Iran Sanctions Bust to Cost Standard Chartered Another Billion

MANHATTAN (CN) — Some seven years after it forfeited $227 million for violating Iran sanctions, the U.K.-based Standard Chartered Bank agreed Tuesday to pay more than $1 billion for related conduct.

“Today’s resolution sends a clear message to financial institutions and their employees: if you circumvent U.S. sanctions against rogue states like Iran — or assist those who do — you will pay a steep price,” Assistant Attorney General Brian Benczkowski said in a statement.

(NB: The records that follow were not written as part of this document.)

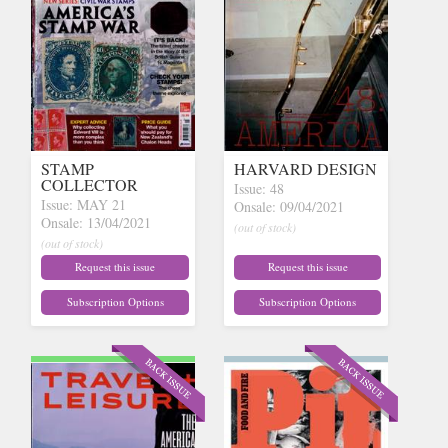
STAMP
HARVARD DESIGN
COLLECTOR
Issue: 48
Issue: MAY 21
Onsale: 09/04/2021
Onsale: 13/04/2021
(out of stock)
(out of stock)
Request this issue
Request this issue
Subscription Options
Subscription Options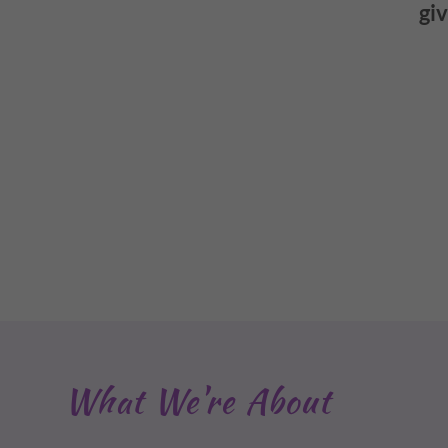
giv
What We're About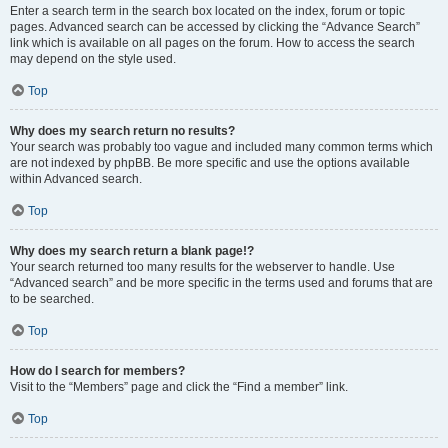
Enter a search term in the search box located on the index, forum or topic
pages. Advanced search can be accessed by clicking the “Advance Search”
link which is available on all pages on the forum. How to access the search
may depend on the style used.
Top
Why does my search return no results?
Your search was probably too vague and included many common terms which
are not indexed by phpBB. Be more specific and use the options available
within Advanced search.
Top
Why does my search return a blank page!?
Your search returned too many results for the webserver to handle. Use
“Advanced search” and be more specific in the terms used and forums that are
to be searched.
Top
How do I search for members?
Visit to the “Members” page and click the “Find a member” link.
Top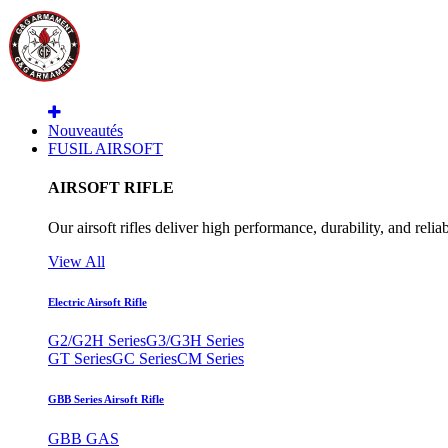
Nouveautés
FUSIL AIRSOFT
AIRSOFT RIFLE
Our airsoft rifles deliver high performance, durability, and reliab
View All
Electric Airsoft Rifle
G2/G2H Series
G3/G3H Series
GT Series
GC Series
CM Series
GBB Series Airsoft Rifle
GBB GAS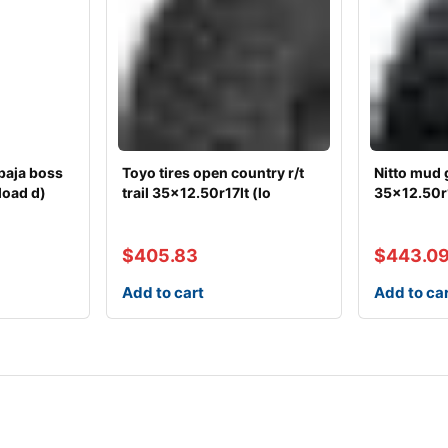
baja boss
Toyo tires open country r/t
Nitto mud 
load d)
trail 35×12.50r17lt (lo
35×12.50r1
$
405.83
$
443.0
Add to cart
Add to ca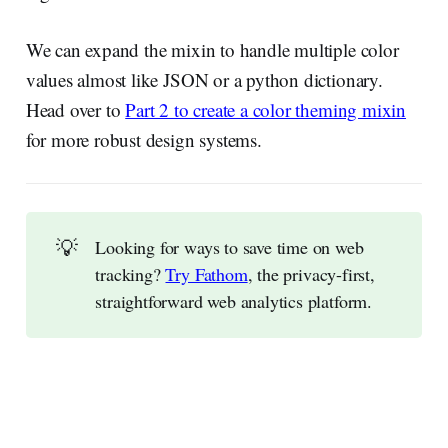
We can expand the mixin to handle multiple color
values almost like JSON or a python dictionary.
Head over to
Part 2 to create a color theming mixin
for more robust design systems.
💡
Looking for ways to save time on web
tracking?
Try Fathom
, the privacy-first,
straightforward web analytics platform.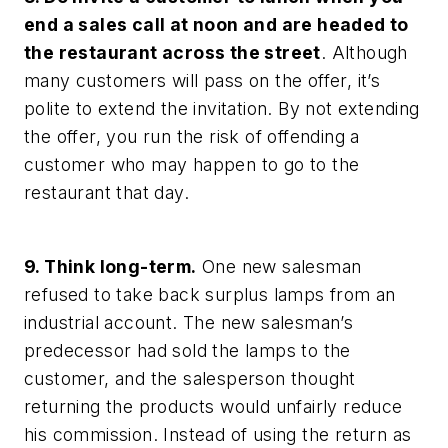
end a sales call at noon and are headed to
the restaurant across the street
. Although
many customers will pass on the offer, it’s
polite to extend the invitation. By not extending
the offer, you run the risk of offending a
customer who may happen to go to the
restaurant that day.
9. Think long-term.
One new salesman
refused to take back surplus lamps from an
industrial account. The new salesman’s
predecessor had sold the lamps to the
customer, and the salesperson thought
returning the products would unfairly reduce
his commission. Instead of using the return as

The British bank must dole out fines and forfeitures to three different U.S. government entities: the Department of Justice, New York state regulators and the Manhattan District Attorney’s office.

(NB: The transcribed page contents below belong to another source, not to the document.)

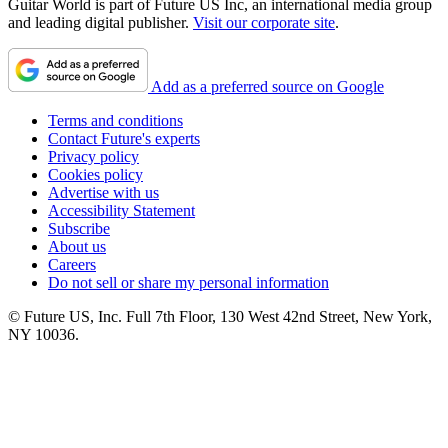
Guitar World is part of Future US Inc, an international media group
and leading digital publisher.
Visit our corporate site
.
Add as a preferred source on Google
Terms and conditions
Contact Future's experts
Privacy policy
Cookies policy
Advertise with us
Accessibility Statement
Subscribe
About us
Careers
Do not sell or share my personal information
© Future US, Inc. Full 7th Floor, 130 West 42nd Street, New York,
NY 10036.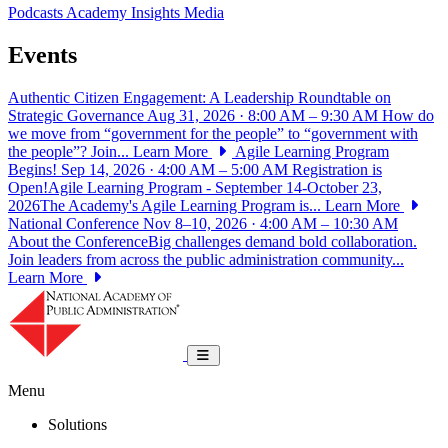
Podcasts
Academy Insights
Media
Events
Authentic Citizen Engagement: A Leadership Roundtable on
Strategic Governance
Aug 31, 2026 · 8:00 AM – 9:30 AM
How do
we move from “government for the people” to “government with
the people”? Join...
Learn More
Agile Learning Program
Begins!
Sep 14, 2026 · 4:00 AM – 5:00 AM
Registration is
Open!Agile Learning Program - September 14-October 23,
2026The Academy's Agile Learning Program is...
Learn More
National Conference
Nov 8–10, 2026 · 4:00 AM – 10:30 AM
About the ConferenceBig challenges demand bold collaboration.
Join leaders from across the public administration community...
Learn More
National Academy of Public Administrat
Toggle navigation
Menu
Solutions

On top of the financial penalties, Standard Charted agreed to an amended deferred prosecution agreement, updating the one into which it entered in 2012.

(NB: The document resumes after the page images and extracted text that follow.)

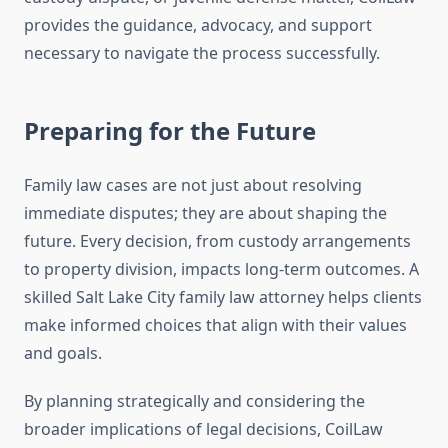
provides the guidance, advocacy, and support
necessary to navigate the process successfully.
Preparing for the Future
Family law cases are not just about resolving
immediate disputes; they are about shaping the
future. Every decision, from custody arrangements
to property division, impacts long-term outcomes. A
skilled Salt Lake City family law attorney helps clients
make informed choices that align with their values
and goals.
By planning strategically and considering the
broader implications of legal decisions, CoilLaw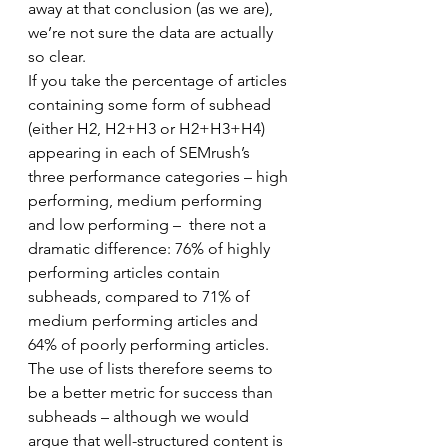
away at that conclusion (as we are), 
we’re not sure the data are actually 
so clear. 
If you take the percentage of articles 
containing some form of subhead 
(either H2, H2+H3 or H2+H3+H4) 
appearing in each of SEMrush’s 
three performance categories – high 
performing, medium performing 
and low performing –  there not a 
dramatic difference: 76% of highly 
performing articles contain 
subheads, compared to 71% of 
medium performing articles and 
64% of poorly performing articles. 
The use of lists therefore seems to 
be a better metric for success than 
subheads – although we would 
argue that well-structured content is 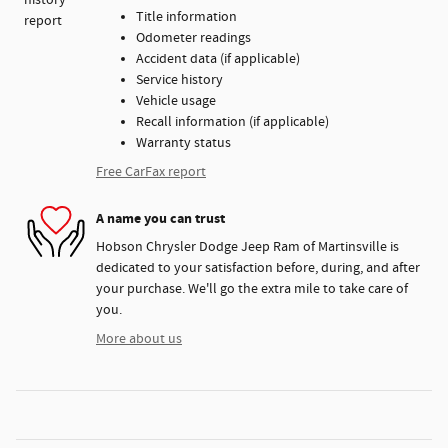
Title information
Odometer readings
Accident data (if applicable)
Service history
Vehicle usage
Recall information (if applicable)
Warranty status
Free CarFax report
A name you can trust
Hobson Chrysler Dodge Jeep Ram of Martinsville is
dedicated to your satisfaction before, during, and after
your purchase. We'll go the extra mile to take care of
you.
More about us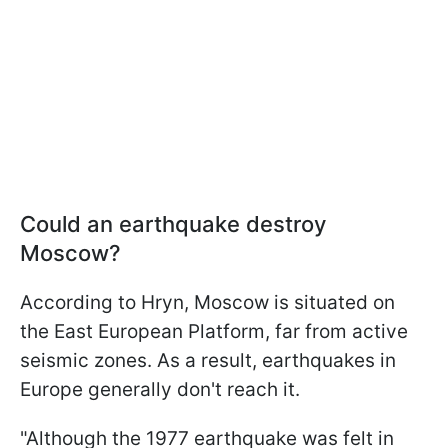
Could an earthquake destroy
Moscow?
According to Hryn, Moscow is situated on
the East European Platform, far from active
seismic zones. As a result, earthquakes in
Europe generally don't reach it.
"Although the 1977 earthquake was felt in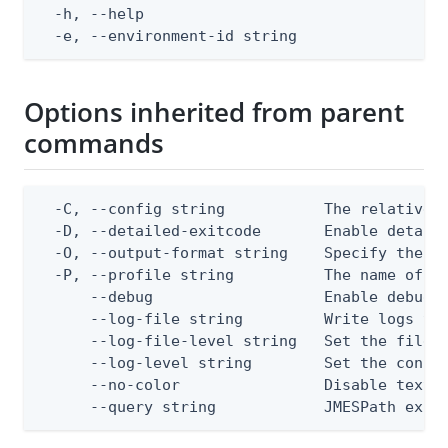
  -h, --help                                  
  -e, --environment-id string                
Options inherited from parent
commands
  -C, --config string           The relative o
  -D, --detailed-exitcode       Enable detail
  -O, --output-format string    Specify the co
  -P, --profile string          The name of a 
      --debug                   Enable debug o
      --log-file string         Write logs to 
      --log-file-level string   Set the file l
      --log-level string        Set the consol
      --no-color                Disable text o
      --query string            JMESPath expr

“As a result of this criminal conspiracy, SCB processed approximately 9,500 transactions totaling approximately $240 million through the U.S. financial system on behalf of SCB customers with known Iranian connections,” the 6-page consent agreement states. 

Prosecutors allowed the bank’s independent monitoring to expire on March 31, without moving for an extension.  

Although the bank won a two-year reprieve of any prosecution, two of its employees have been charged criminally.

An unnamed ex-relationship manager at the bank’s Dubai office pleaded guilty to conspiring to defraud the United States and violate Iran sanctions, and Mahmoud Reza Elyassi, an Iranian national who worked at the bank’s Dubai branch, has been indicted for money laundering and participating in that conspiracy.

Manhattan District Attorney Cyrus Vance announced that New York City and the state will each receive $141.7 million from his office.

“My office’s unique jurisdiction and expert personnel have again enabled us to deliver hundreds of millions in ill-gotten gains to the people of New York while contributing to America’s longstanding effort to promote democratic values around the world,” Vance said.

Three years after Standard Chartered’s first deferred prosecution agreement, New York’s then-top watchdog threatened to revoke the bank’s license and labeled it a “rogue institutions.” 

In a statement, the bank’s CEO Bill Winters wrote: “We are pleased to have resolved these matters and to put these historical issues behind us.”